— Start of Source text —
Metal strings for musical instruments are either a single strand of wire or a core of nylon or silk tightly wrapped helically with a strand of wire, or a wire that is itself tightly wrapped helically with a strand of wire. Thus, the core of a wound string may itself be a strand of wire. The wound string will generally follow the basic laws of physics pertaining to a vibrating string under tension. Both the wound string and the single strand string require a break-in period, and their useful period is limited due to corrosion and the continuing process of "wearing-in."
The "break-in" period is characterized by "partials," which are tones disproportionate (in both amplitude and frequency) to the harmonics expected of the string. These partials can be described as extra brilliant to harsh, with the harshness quality generally attributed to many unpredictable partials. Another characteristic of the break-in period is the instability of the string to maintain tune. This instability manifests itself in a drifting of the frequency to which it is tuned.
The mechanism of the break-in period for the wound string is easier to visualize. When the string is in tension and played (displaced), the windings change position relative to each other, and relative to the core, and as the string returns to its rest position, the windings tend to return to their original position. Under vibration, there is continuous change of position. Due to surface roughness of the windings and the core, particularly if it is metal, there is not a smooth change of position as the string changes from an extreme of displacement on one side through the rest position to displacement on the other side. It is this roughness that produces the partials.
It is easy to observe this roughness through a 40× microscope in a string that has a 0.011" diameter core, a winding of 0.004" diameter wire for a total string diameter of 0.019". A string that has a core diameter of 0.020" and a winding of wire having a diameter of 0.017" (for a total string diameter of 0.054") will show its roughness even more easily. A single strand of wire will also show such roughness, and cause the same partials and instability observed with the wound strings for essentially the same reason. If viewed in a microscope with magnification much greater than 40×, the surface will appear like shattered safety glass with cracks running at random in every direction. Adjacent pieces of the cracked surface rub against each other as the string is played so that, until worn smooth during the break-in period, partials and instability will be experienced.
— End of Source text —
— Start of Information shown —
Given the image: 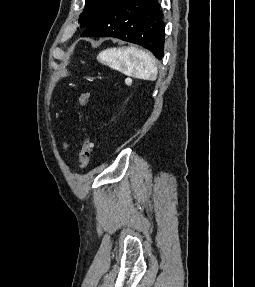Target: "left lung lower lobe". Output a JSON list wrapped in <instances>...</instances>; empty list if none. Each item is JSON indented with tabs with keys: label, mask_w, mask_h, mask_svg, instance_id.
<instances>
[{
	"label": "left lung lower lobe",
	"mask_w": 255,
	"mask_h": 287,
	"mask_svg": "<svg viewBox=\"0 0 255 287\" xmlns=\"http://www.w3.org/2000/svg\"><path fill=\"white\" fill-rule=\"evenodd\" d=\"M162 18L158 0H113L81 36L116 37L141 45L162 59L165 32Z\"/></svg>",
	"instance_id": "0a47b994"
}]
</instances>
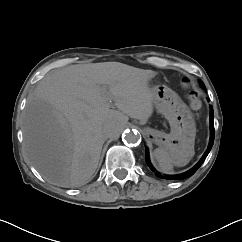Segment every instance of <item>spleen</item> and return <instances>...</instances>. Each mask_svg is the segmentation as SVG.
<instances>
[{
	"label": "spleen",
	"instance_id": "spleen-1",
	"mask_svg": "<svg viewBox=\"0 0 242 242\" xmlns=\"http://www.w3.org/2000/svg\"><path fill=\"white\" fill-rule=\"evenodd\" d=\"M194 154V152H193ZM193 156V155H192ZM154 157L157 159L162 172H170L173 166H184L189 160H182L181 154L175 151H167L162 148L154 150Z\"/></svg>",
	"mask_w": 242,
	"mask_h": 242
}]
</instances>
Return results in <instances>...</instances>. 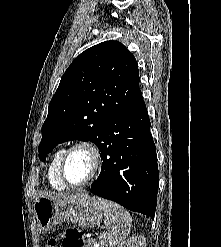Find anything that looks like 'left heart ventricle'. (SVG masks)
Masks as SVG:
<instances>
[{
	"label": "left heart ventricle",
	"mask_w": 221,
	"mask_h": 247,
	"mask_svg": "<svg viewBox=\"0 0 221 247\" xmlns=\"http://www.w3.org/2000/svg\"><path fill=\"white\" fill-rule=\"evenodd\" d=\"M92 170V158L89 152L78 149L68 158L66 163V177L71 183L84 181Z\"/></svg>",
	"instance_id": "b2bd125f"
}]
</instances>
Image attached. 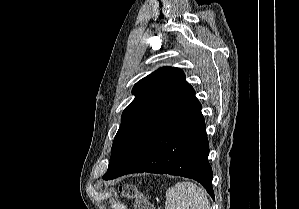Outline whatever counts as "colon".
— End of Information shown —
**The problem**
Can you carry on the passage above about metal strings for musical instruments, starting after its last sentence?

**Response below**
Once the string is broken-in, there is a continuous process of corrosion, which causes roughness, and wearing smooth the roughness due to corrosion. Consequently, an instrument that is played frequently will stay in tune and yield the expected harmonics, but with a limited useful life. An instrument played only infrequently will require retuning followed by another break-in period. In either case, there is continuous corrosion due to the atmosphere, as well as the acids and salts on the fingers of the person playing the instrument. It is this process of continuous corrosion and wearing smooth that limits the useful life (prime period) of the string, after which the string enters a "dead period" characterized by the string having a dull tone (very limited harmonics and very little sustain). It also does not stay in tune at all positions along the string.
An object of this invention is to increase the useful life of metal instrument strings.
Another object is to decrease the break-in period for metal instrument strings.
Yet another object is to provide a method which may be used by a consumer for extending the useful life and reducing the break-in period of metal instrument strings.
Still another object is to provide a wound string of a construction that optimizes the foregoing objects.
These objects of the invention are achieved by cleaning metal musical instrument strings so they are free from abrasive particles (dirt or dust), and filling the microscopic pores, cavities and crevices of the strings, and the interstices of a wound string, with dry lubricant particles, such as micronized TFE or PTFE, and saturate the lubricated string with a moisture displacing agent and corrosion inhibitor. In practice a dry lubricant, moisture displacing agent and rust inhibitor may be combined to form a solution with the dry lubricant in suspension. The filling step is then carried out simply by immersing the strings in a solution for a few days. Capillary forces will draw the solution into the pores, cavities, crevices and, in the case of wound strings, the interstices. If the moisture displacing agent or corrosion inhibitor is not to be introduced during this "filling" step, a volatile liquid may be used to form the solution for this filling, although dry lubricant can be introduced without a carrier solution by manually applying it to the string and working it in with the fingers.
FIG. 1 illustrates a longitudinal cross section of a small length of a wound string to show the contact of the winding with the core and the contact between turns of the winding.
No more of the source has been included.